La rivelazione di segreto professionale è un reato di pericolo, ovvero è sufficiente la possibilità del danno materiale o morale, e non la reale presenza di quest’ultimo; è un delitto contro la libertà della persona, perseguibile a querela di parte offesa. La morte del soggetto non esime il professionista sanitario dall’obbligo di mantenere il segreto. Il dolo, cioè la volontà di rivelare, pur sapendo di contravvenire ad un obbligo sancito sia dalla norma penale che deontologica, rappresenta l’elemento psicologico del responsabile. La rivelazione può derivare da condotta attiva, con trasmissione diretta a terza persona, e da condotta passiva, consentendo ad un individuo non avente diritto di avere conoscenza del segreto, (ad esempio tollerando che qualcuno legga la Cartella clinica di un pz lasciata aperta su una scrivania, oppure discutendo di un caso clinico ad alta voce in presenza di estranei). Affinché il delitto sia punibile occorrono due elementi: -che la violazione del segreto sia stata compiuta con coscienza e volontà; - il dolo ( la colpa non è sufficiente). In ogni caso, il delitto sussiste anche se la violazione avviene con l’intenzione di ottenere un vantaggio.

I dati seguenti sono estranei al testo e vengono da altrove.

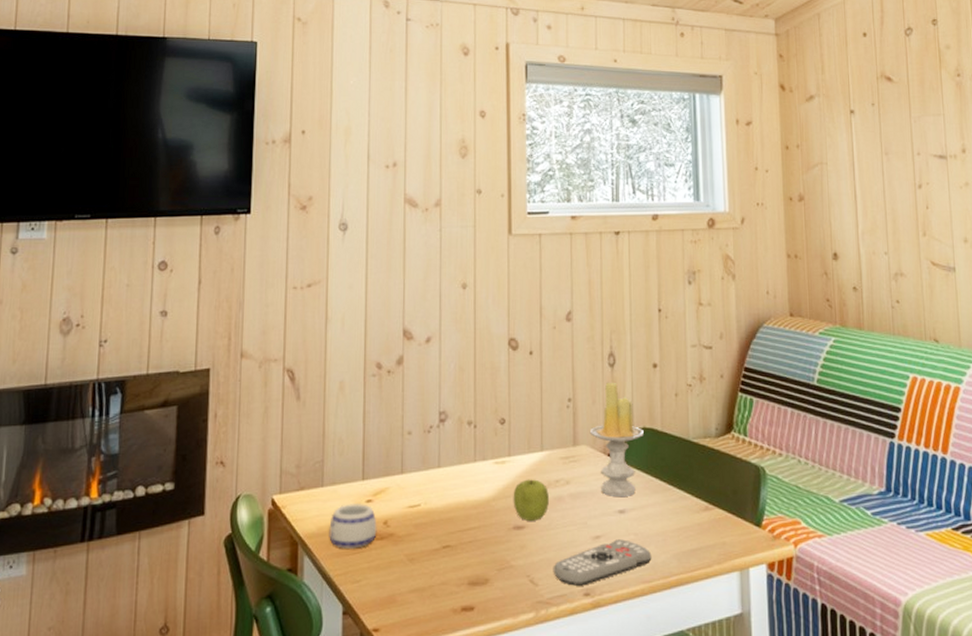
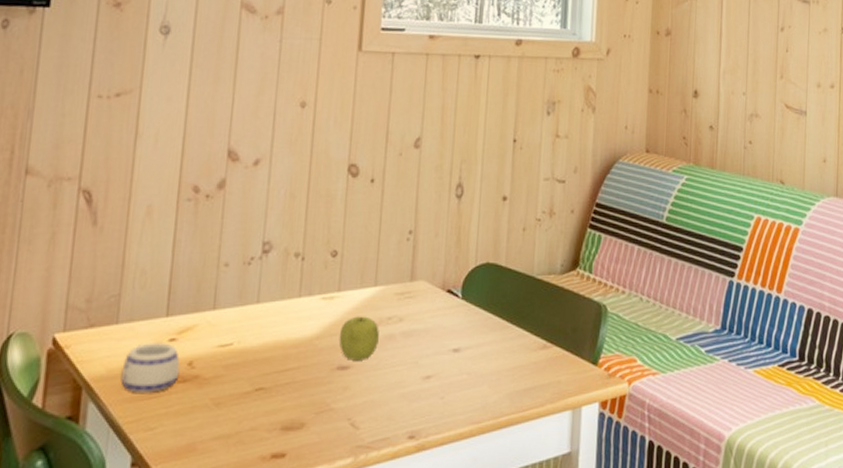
remote control: present [553,539,652,586] -> none [376,379,484,429]
candle: present [589,382,644,496] -> none [429,214,487,334]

Le SCRIMINANTI ovvero le giuste cause di rivelazione, penalmente codificate, possono essere così riassunte: - Le denunce sanitarie obbligatorie. - I certificati obbligatori[1].[1] - Il referto, la denuncia giudiziaria, la perizia e la consulenza tecnica, l’ispezione corporale ordinata dal Giudice, gli arbitrati, le visite medico-legali di controllo presso una struttura sanitaria pubblica. - Il consenso dell’avente diritto (art. 50 c.p.). - Caso fortuito o forza maggiore (art. 45 c.p.)[2].[2] - Costrizione mediante violenza (art.46 c.p.)[3] od errore (art. 48 c.p.).[3] - Stato di necessità (art. 54 c.p.). - Per difendere la propria reputazione da un’accusa ingiusta (art. 52 c.p.)[4].[4] [1][1] Buona norma è che il certificato sia consegnato nelle mani della stessa persona nel cui interesse viene rilasciato. [2][2] Art. 45 c.p.: “non è punibile che ha commesso il fatto per caso fortuito o forza maggiore”. [3][3] Art. 46 c.p.: “non è punibile chi ha commesso il fatto per esservi stato da altri costretto, mediante violenza fisica alla quale non poteva resistere o comunque sottrarsi”. [4][4] Art. 52 c.p.: “non è punibile chi ha commesso il fatto per esservi stato costretto dalla necessità di difendere un diritto proprio od altrui contro il pericolo attuale di un’offesa ingiusta, sempre che la difesa sia proporzionale all’offesa”.

RIVELAZIONE DI SEGRETI D’ UFFICIO A carico degli operatori del S.S.N. che rivestano il ruolo di pubblico ufficiale o di esercente un servizio di pubblica necessità, da quanto previsto dall’art. 326 c.p. si configura un altro reato, la Rivelazione ed utilizzazione di segreti di ufficio, perseguibile d’ufficio, sanzionato con la reclusione da sei mesi a tre anni, in caso di dolo, e fino ad un anno in caso di rivelazione o agevolazione colposa. Si deve sottolineare come tale reato punisca anche l’agevolazione, ovvero il consentire colposamente a persone non aventi diritto di venire a conoscenza del segreto (conservando inadeguatamente le Cartelle cliniche, consegnando ad estranei i risultati dei test di laboratorio, etc.).

All’art. 326 c.p. si legge che un p.u. o un soggetto incaricato di pubblico servizio, che violando i doveri inerenti la funzione o al servizio, o comunque abusando della sua qualità, rivela notizie di ufficio, le quali debbano rimanere segrete, o ne agevola in qualsiasi modo la conoscenza, è punito con la reclusione da 6 mesi a 3 anni, se l’agevolazione è dovuta a colpa la reclusione è fino ad 1 anno. Si tratta di un reato contro la pubblica amministrazione dello Stato e di altri Enti Pubblici e come tale è PROCEDIBILE D’ UFFICIO! Riassumendo per la violazione dell’art. 622 c.p. è necessario il dolo, mentre per la rivelazione e utilizzazione di segreto d’ufficio è sufficiente anche la colpa! Il primo è procedibile a querela di parte mentre nel secondo caso si procede d’ufficio. In capo agli esercenti una professione sanitaria, tale reato sussiste nei seguenti casi: - mancata o inadeguata custodia di Cartelle cliniche, diari, schede sanitarie, libretti sanitari, etc.; - riferendo apertamente del segreto di cui si è avuto notizia; - non ottemperando all’obbligo dell’anonimato nelle denunce ove esso sia richiesto.